_What you should do_. Give back only the lines in the records below from the one with "Page size: 1754x1241." to the one with "List each element's", both inclusive, word for word.

_Extracted entries_.
━━━━━━

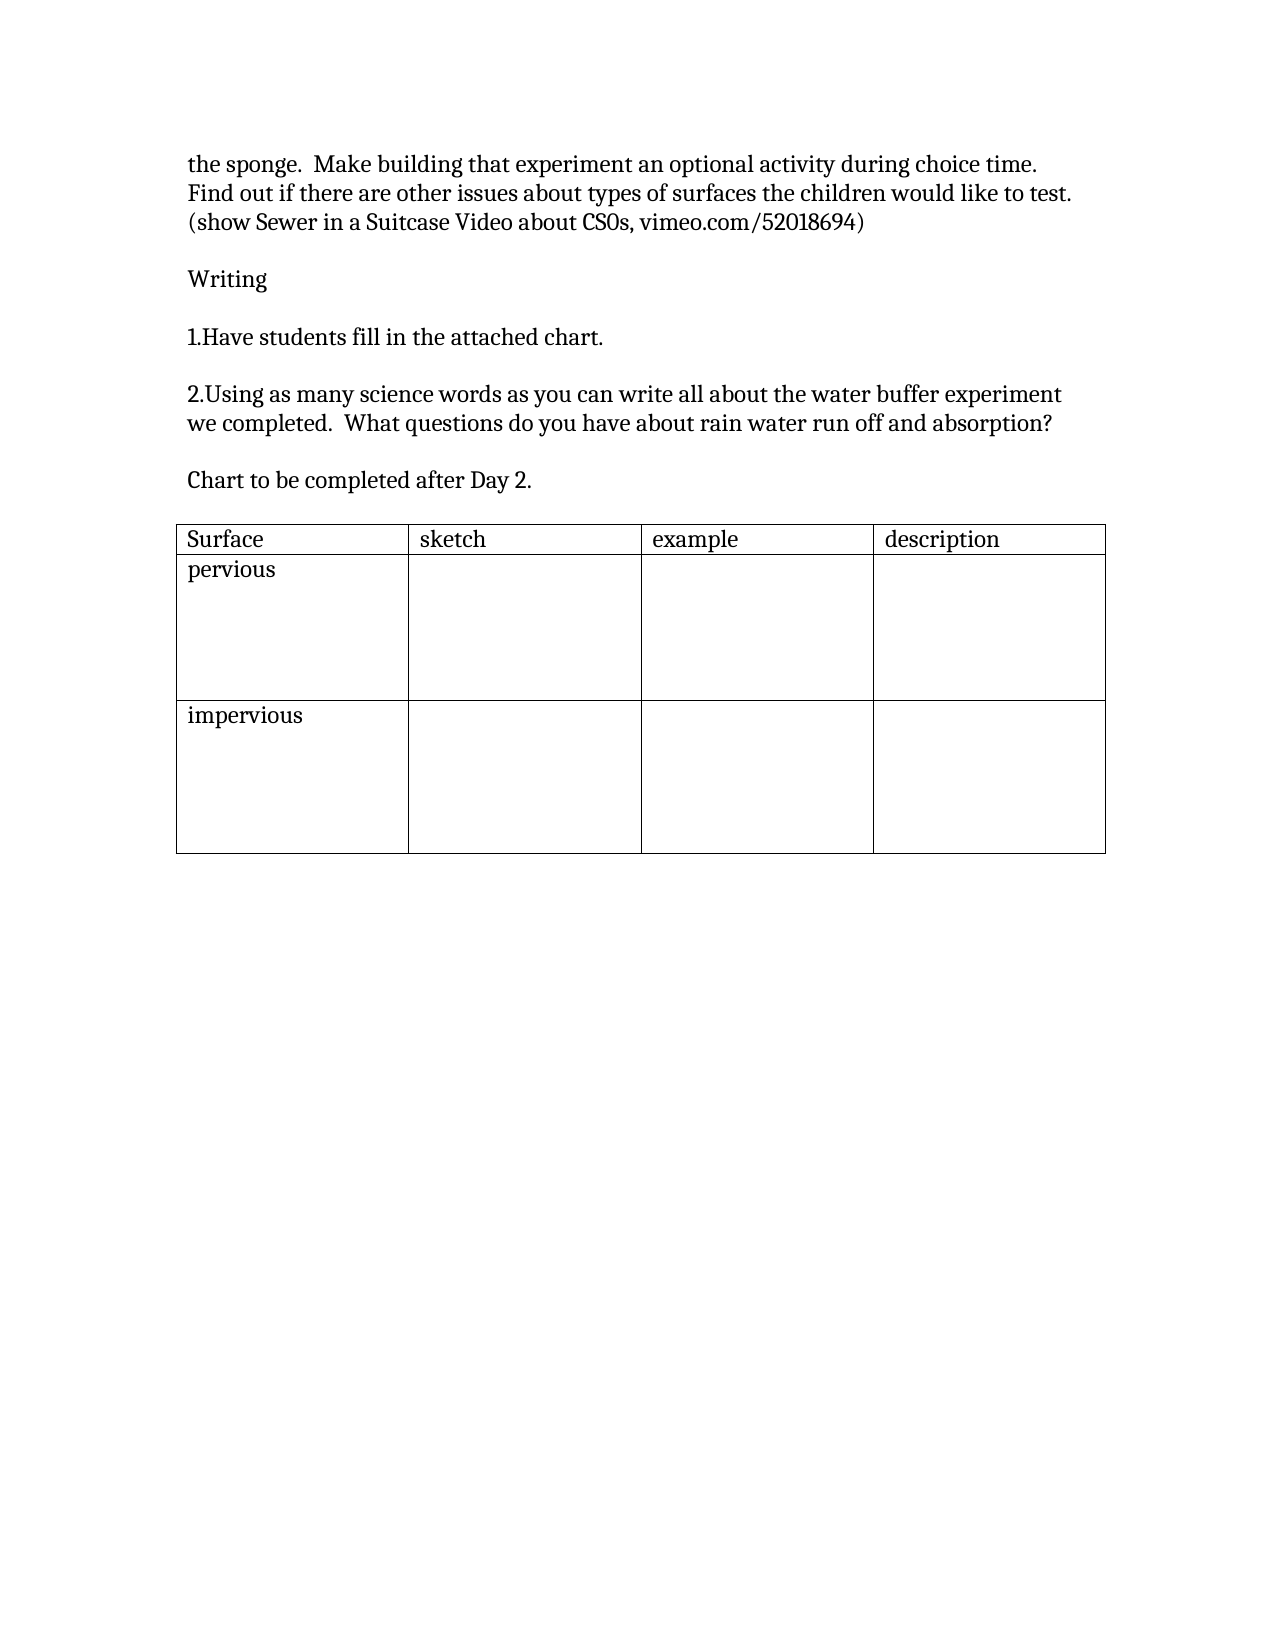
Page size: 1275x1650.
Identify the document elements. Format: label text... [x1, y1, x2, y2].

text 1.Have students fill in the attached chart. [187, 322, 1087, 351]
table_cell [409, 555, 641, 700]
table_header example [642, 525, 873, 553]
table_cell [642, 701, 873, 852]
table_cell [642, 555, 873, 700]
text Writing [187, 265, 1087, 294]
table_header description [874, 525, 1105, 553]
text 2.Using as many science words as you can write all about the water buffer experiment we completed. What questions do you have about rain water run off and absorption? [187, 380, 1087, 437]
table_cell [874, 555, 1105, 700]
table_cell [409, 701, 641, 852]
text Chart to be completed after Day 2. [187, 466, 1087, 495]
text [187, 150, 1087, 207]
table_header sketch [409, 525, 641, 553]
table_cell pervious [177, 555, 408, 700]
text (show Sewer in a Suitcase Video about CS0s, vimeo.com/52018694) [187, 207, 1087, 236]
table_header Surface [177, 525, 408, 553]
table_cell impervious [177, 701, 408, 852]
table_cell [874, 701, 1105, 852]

━━━━━━

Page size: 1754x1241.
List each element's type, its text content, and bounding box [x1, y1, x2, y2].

━━━━━━

_Answer section_.
Page size: 1754x1241.
List each element's type, its text content, and bounding box [x1, y1, x2, y2].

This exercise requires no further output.